Lines 35 and 36 describe additional blocking factors to be used for running PTRANS benchmark.
Just for completeness, here is the list of lines of the HPC Challenge's input file with brief descriptions of their meaning:
Line 1: ignored
Line 2: ignored
Line 3: ignored
Line 4: ignored
Line 5: number of matrix sizes for HPL (and PTRANS)
Line 6: matrix sizes for HPL (and PTRANS)
Line 7: number of blocking factors for HPL (and PTRANS)
Line 8: blocking factors for HPL (and PTRANS)
Line 9: type of process ordering for HPL
Line 10: number of process grids for HPL (and PTRANS)
Line 11: numbers of process rows of each process grid for HPL (and PTRANS)
Line 12: numbers of process columns of each process grid for HPL (and PTRANS)
Line 13: threshold value not to be exceeded by scaled residual for HPL (and PTRANS)
Line 14: number of panel factorization methods for HPL
Line 15: panel factorization methods for HPL
Line 16: number of recursive stopping criteria for HPL
Line 17: recursive stopping criteria for HPL
Line 18: number of recursion panel counts for HPL
Line 19: recursion panel counts for HPL
Line 20: number of recursive panel factorization methods for HPL
Line 21: recursive panel factorization methods for HPL
Line 22: number of broadcast methods for HPL
Line 23: broadcast methods for HPL
Line 24: number of look-ahead depths for HPL
Line 25: look-ahead depths for HPL
Line 26: swap methods for HPL
Line 27: swapping threshold for HPL
Line 28: form of L1 for HPL
Line 29: form of U for HPL
Line 30: value that specifies whether equilibration should be used by HPL
Line 31: memory alignment for HPL
Line 32: ignored
Line 33: number of additional problem sizes for PTRANS
Line 34: additional problem sizes for PTRANS
Line 35: number of additional blocking factors for PTRANS
Line 36: additional blocking factors for PTRANS
The exact way to run the HPC Challenge benchmark depends on the MPI implementation and system details.
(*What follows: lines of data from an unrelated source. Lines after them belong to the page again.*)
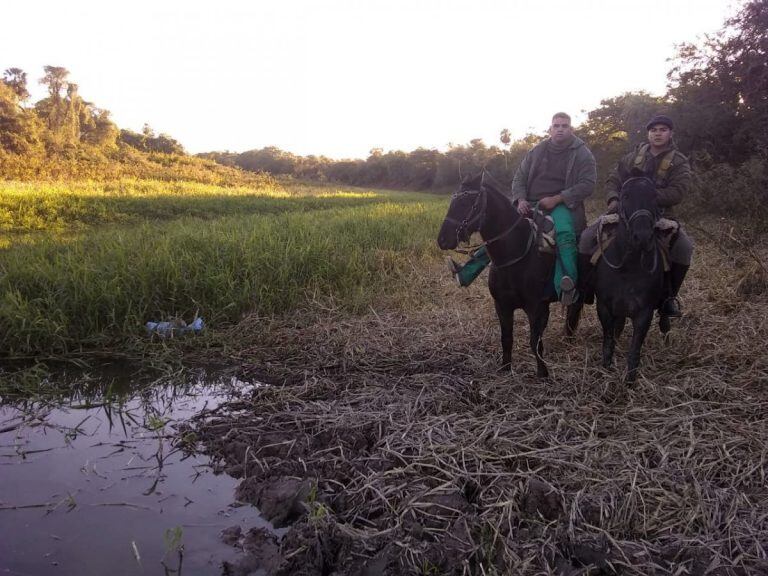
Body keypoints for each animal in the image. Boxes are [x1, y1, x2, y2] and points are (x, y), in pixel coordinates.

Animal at [438, 171, 560, 378]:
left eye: (467, 203)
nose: (442, 239)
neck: (516, 255)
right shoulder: (502, 305)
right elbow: (506, 338)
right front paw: (505, 368)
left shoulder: (536, 307)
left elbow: (535, 343)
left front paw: (542, 373)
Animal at [592, 176, 664, 382]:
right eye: (625, 196)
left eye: (654, 196)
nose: (643, 237)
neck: (628, 268)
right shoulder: (604, 307)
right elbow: (608, 340)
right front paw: (606, 368)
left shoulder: (644, 312)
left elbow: (635, 348)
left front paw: (630, 379)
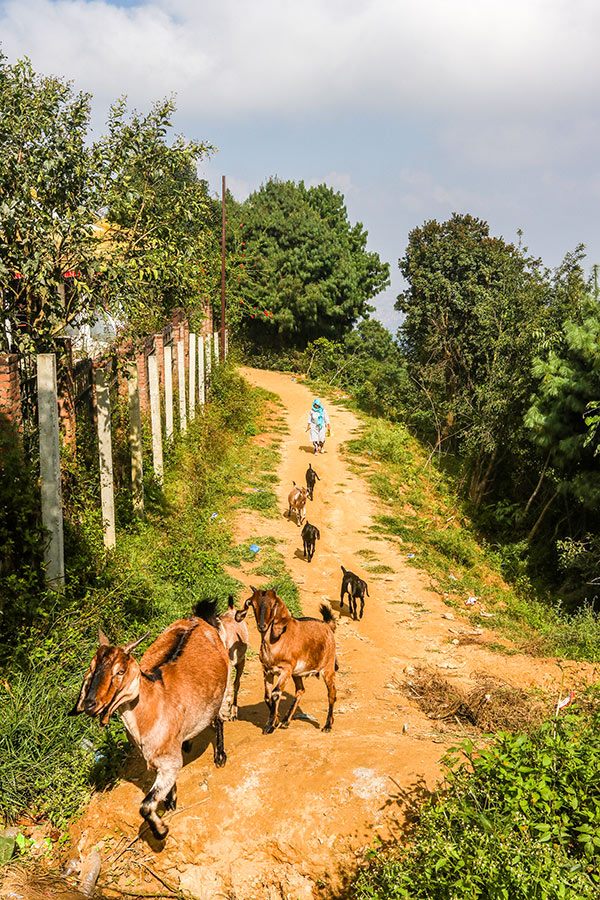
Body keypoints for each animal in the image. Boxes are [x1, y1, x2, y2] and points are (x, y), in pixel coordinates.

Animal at [70, 616, 229, 840]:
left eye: (120, 671)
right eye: (92, 668)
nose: (90, 704)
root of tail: (195, 618)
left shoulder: (171, 763)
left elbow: (145, 806)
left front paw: (161, 830)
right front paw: (170, 800)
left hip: (224, 686)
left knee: (220, 717)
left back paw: (220, 755)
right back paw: (187, 742)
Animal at [234, 592, 338, 732]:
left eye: (273, 605)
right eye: (253, 604)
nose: (262, 626)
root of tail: (328, 627)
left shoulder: (285, 670)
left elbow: (275, 693)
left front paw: (269, 726)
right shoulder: (267, 670)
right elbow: (267, 696)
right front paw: (276, 721)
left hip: (328, 667)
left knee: (332, 693)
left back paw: (327, 725)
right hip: (297, 673)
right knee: (300, 690)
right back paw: (285, 720)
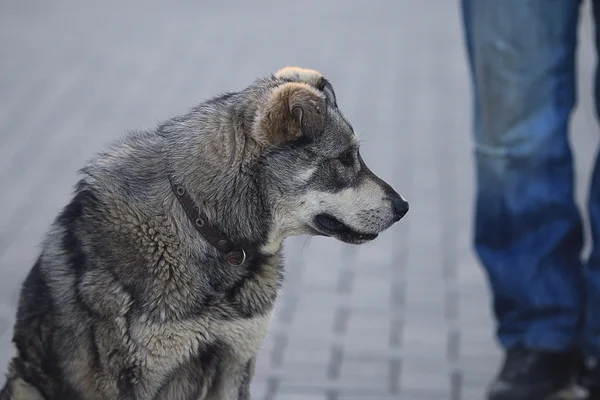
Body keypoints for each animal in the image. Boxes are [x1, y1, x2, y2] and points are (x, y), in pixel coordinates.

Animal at [0, 67, 408, 398]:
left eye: (355, 157)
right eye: (343, 160)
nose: (403, 207)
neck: (209, 229)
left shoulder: (235, 361)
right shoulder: (137, 379)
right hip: (24, 383)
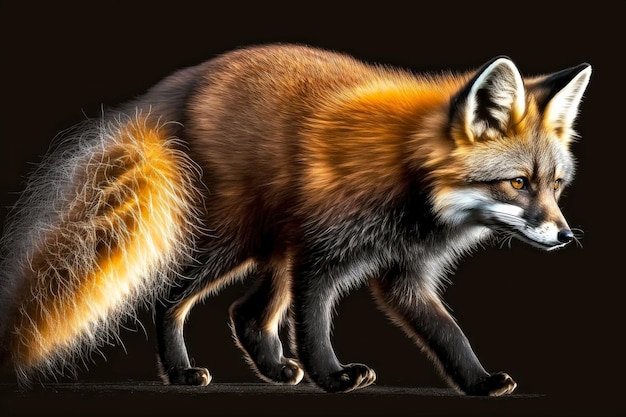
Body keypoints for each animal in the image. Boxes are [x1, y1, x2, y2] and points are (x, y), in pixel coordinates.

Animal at [0, 44, 588, 394]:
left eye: (556, 185)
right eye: (518, 183)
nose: (565, 236)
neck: (409, 183)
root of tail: (176, 86)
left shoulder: (404, 272)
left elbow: (448, 332)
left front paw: (476, 381)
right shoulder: (320, 256)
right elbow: (312, 324)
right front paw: (331, 377)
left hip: (271, 250)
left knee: (244, 313)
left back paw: (272, 369)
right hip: (229, 243)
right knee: (168, 298)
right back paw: (180, 372)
An example command to run the benchmark could like like this: mpirun -np 4 hpcc. The meaning of the command's components is as follows:
mpirun is the command that starts execution of an MPI code. Depending on the system, it might also be aprun, mpiexec, mprun, poe, or something appropriate for your computer.
-np 4 is the argument that specifies that 4 MPI processes should be started. The number of MPI processes should be large enough to accomodate all the process grids specified in the hpccinf.txt file.
hpcc is the name of the HPC Challenge executable to run.
After the run, a file called hpccoutf.txt is created which contains results of the benchmark. This file should be uploaded through the web form at the HPC Challenge website.